--- EXERCISE AIM ---
Would you please set down the entries below exactly as shown?

--- DATA ---
_ _ _ _

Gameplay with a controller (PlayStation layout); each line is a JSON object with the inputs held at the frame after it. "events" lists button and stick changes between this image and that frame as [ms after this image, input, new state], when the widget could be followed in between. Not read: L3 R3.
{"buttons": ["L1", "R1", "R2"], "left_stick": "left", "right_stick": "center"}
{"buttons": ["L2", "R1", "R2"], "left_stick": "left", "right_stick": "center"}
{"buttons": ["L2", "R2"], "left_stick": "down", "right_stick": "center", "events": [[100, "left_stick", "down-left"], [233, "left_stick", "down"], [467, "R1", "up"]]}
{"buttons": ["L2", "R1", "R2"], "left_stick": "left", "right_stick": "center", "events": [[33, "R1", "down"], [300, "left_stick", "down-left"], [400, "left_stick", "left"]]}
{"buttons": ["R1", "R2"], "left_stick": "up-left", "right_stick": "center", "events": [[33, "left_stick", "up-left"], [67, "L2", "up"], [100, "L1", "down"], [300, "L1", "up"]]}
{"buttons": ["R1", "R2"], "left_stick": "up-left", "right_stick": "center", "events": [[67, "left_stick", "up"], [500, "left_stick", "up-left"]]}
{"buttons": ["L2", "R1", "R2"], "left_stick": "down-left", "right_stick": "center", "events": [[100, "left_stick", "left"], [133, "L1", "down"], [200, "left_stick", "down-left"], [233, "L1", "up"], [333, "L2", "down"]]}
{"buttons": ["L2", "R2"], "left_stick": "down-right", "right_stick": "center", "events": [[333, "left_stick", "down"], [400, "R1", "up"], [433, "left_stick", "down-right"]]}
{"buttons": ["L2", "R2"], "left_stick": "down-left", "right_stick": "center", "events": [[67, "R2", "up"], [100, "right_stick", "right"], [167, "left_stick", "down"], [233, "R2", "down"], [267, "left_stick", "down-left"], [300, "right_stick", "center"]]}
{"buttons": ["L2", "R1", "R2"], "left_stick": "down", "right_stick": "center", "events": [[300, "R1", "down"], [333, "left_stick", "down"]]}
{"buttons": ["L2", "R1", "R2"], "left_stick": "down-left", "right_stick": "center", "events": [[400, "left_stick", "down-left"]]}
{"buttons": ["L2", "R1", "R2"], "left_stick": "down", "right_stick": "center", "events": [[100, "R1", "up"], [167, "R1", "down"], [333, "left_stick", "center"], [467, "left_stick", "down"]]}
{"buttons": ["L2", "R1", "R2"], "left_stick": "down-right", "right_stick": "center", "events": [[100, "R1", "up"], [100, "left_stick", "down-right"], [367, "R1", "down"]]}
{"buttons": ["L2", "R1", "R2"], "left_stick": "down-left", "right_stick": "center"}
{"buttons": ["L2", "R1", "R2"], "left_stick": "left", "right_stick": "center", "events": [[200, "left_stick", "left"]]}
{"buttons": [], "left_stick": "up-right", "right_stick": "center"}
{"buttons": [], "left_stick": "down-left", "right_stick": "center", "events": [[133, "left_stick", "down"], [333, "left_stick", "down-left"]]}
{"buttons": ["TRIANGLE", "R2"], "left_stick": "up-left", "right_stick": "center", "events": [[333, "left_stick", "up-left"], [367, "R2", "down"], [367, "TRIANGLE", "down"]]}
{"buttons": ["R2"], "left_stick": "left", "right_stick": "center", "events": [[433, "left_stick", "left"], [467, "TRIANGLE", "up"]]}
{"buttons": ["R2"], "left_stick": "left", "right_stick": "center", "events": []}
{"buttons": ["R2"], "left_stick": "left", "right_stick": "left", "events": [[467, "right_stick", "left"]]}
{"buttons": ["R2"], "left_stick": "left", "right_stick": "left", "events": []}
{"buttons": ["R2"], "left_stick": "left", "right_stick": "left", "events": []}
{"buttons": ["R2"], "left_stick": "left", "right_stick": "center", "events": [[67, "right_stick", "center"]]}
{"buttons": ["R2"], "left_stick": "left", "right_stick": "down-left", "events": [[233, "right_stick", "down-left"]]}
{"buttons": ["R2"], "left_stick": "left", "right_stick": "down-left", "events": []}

_ _ _ _

--- EXERCISE ANSWER ---
Gameplay with a controller (PlayStation layout); each line is a JSON object with the inputs held at the frame after it. "events" lists button and stick changes between this image and that frame as [ms after this image, input, new state], when the widget could be followed in between. Not read: L3 R3.
{"buttons": ["L1", "R1", "R2"], "left_stick": "left", "right_stick": "center"}
{"buttons": ["L2", "R1", "R2"], "left_stick": "left", "right_stick": "center"}
{"buttons": ["L2", "R2"], "left_stick": "down", "right_stick": "center", "events": [[100, "left_stick", "down-left"], [233, "left_stick", "down"], [467, "R1", "up"]]}
{"buttons": ["L2", "R1", "R2"], "left_stick": "left", "right_stick": "center", "events": [[33, "R1", "down"], [300, "left_stick", "down-left"], [400, "left_stick", "left"]]}
{"buttons": ["R1", "R2"], "left_stick": "up-left", "right_stick": "center", "events": [[33, "left_stick", "up-left"], [67, "L2", "up"], [100, "L1", "down"], [300, "L1", "up"]]}
{"buttons": ["R1", "R2"], "left_stick": "up-left", "right_stick": "center", "events": [[67, "left_stick", "up"], [500, "left_stick", "up-left"]]}
{"buttons": ["L2", "R1", "R2"], "left_stick": "down-left", "right_stick": "center", "events": [[100, "left_stick", "left"], [133, "L1", "down"], [200, "left_stick", "down-left"], [233, "L1", "up"], [333, "L2", "down"]]}
{"buttons": ["L2", "R2"], "left_stick": "down-right", "right_stick": "center", "events": [[333, "left_stick", "down"], [400, "R1", "up"], [433, "left_stick", "down-right"]]}
{"buttons": ["L2", "R2"], "left_stick": "down-left", "right_stick": "center", "events": [[67, "R2", "up"], [100, "right_stick", "right"], [167, "left_stick", "down"], [233, "R2", "down"], [267, "left_stick", "down-left"], [300, "right_stick", "center"]]}
{"buttons": ["L2", "R1", "R2"], "left_stick": "down", "right_stick": "center", "events": [[300, "R1", "down"], [333, "left_stick", "down"]]}
{"buttons": ["L2", "R1", "R2"], "left_stick": "down-left", "right_stick": "center", "events": [[400, "left_stick", "down-left"]]}
{"buttons": ["L2", "R1", "R2"], "left_stick": "down", "right_stick": "center", "events": [[100, "R1", "up"], [167, "R1", "down"], [333, "left_stick", "center"], [467, "left_stick", "down"]]}
{"buttons": ["L2", "R1", "R2"], "left_stick": "down-right", "right_stick": "center", "events": [[100, "R1", "up"], [100, "left_stick", "down-right"], [367, "R1", "down"]]}
{"buttons": ["L2", "R1", "R2"], "left_stick": "down-left", "right_stick": "center"}
{"buttons": ["L2", "R1", "R2"], "left_stick": "left", "right_stick": "center", "events": [[200, "left_stick", "left"]]}
{"buttons": [], "left_stick": "up-right", "right_stick": "center"}
{"buttons": [], "left_stick": "down-left", "right_stick": "center", "events": [[133, "left_stick", "down"], [333, "left_stick", "down-left"]]}
{"buttons": ["TRIANGLE", "R2"], "left_stick": "up-left", "right_stick": "center", "events": [[333, "left_stick", "up-left"], [367, "R2", "down"], [367, "TRIANGLE", "down"]]}
{"buttons": ["R2"], "left_stick": "left", "right_stick": "center", "events": [[433, "left_stick", "left"], [467, "TRIANGLE", "up"]]}
{"buttons": ["R2"], "left_stick": "left", "right_stick": "center", "events": []}
{"buttons": ["R2"], "left_stick": "left", "right_stick": "left", "events": [[467, "right_stick", "left"]]}
{"buttons": ["R2"], "left_stick": "left", "right_stick": "left", "events": []}
{"buttons": ["R2"], "left_stick": "left", "right_stick": "left", "events": []}
{"buttons": ["R2"], "left_stick": "left", "right_stick": "center", "events": [[67, "right_stick", "center"]]}
{"buttons": ["R2"], "left_stick": "left", "right_stick": "down-left", "events": [[233, "right_stick", "down-left"]]}
{"buttons": ["R2"], "left_stick": "left", "right_stick": "down-left", "events": []}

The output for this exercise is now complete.